▶ [Provided data]:
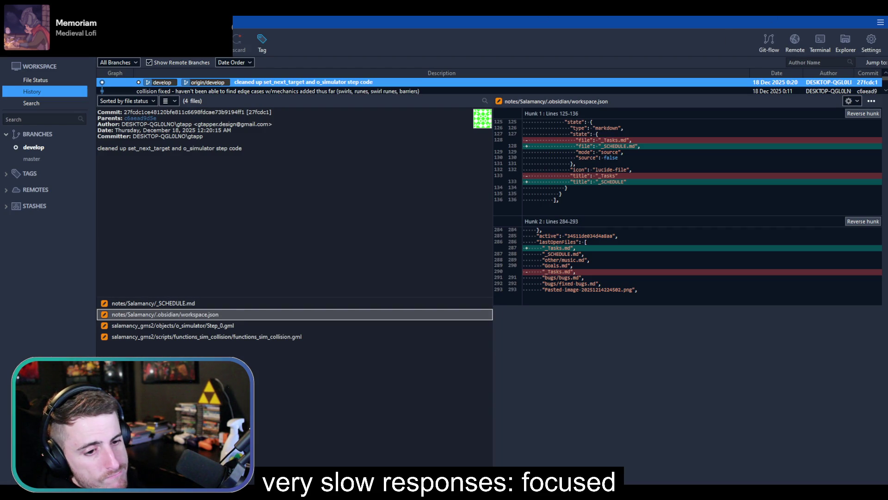
key("alt+Tab")
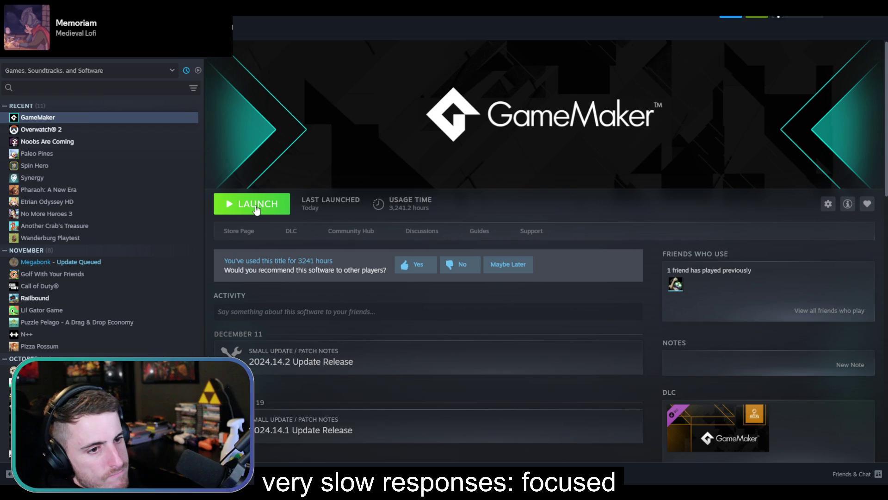
Launch GameMaker from Steam, reopen salamancy_gms2 from Recent Projects, and dismiss the cloud storage warning
left_click(257, 208)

▶ [What needs to be done]: What you produce should repeat the data word for word while omitting all images.

▶ [Task solution]:
key("alt+Tab")
Launch GameMaker from Steam, reopen salamancy_gms2 from Recent Projects, and dismiss the cloud storage warning
left_click(257, 208)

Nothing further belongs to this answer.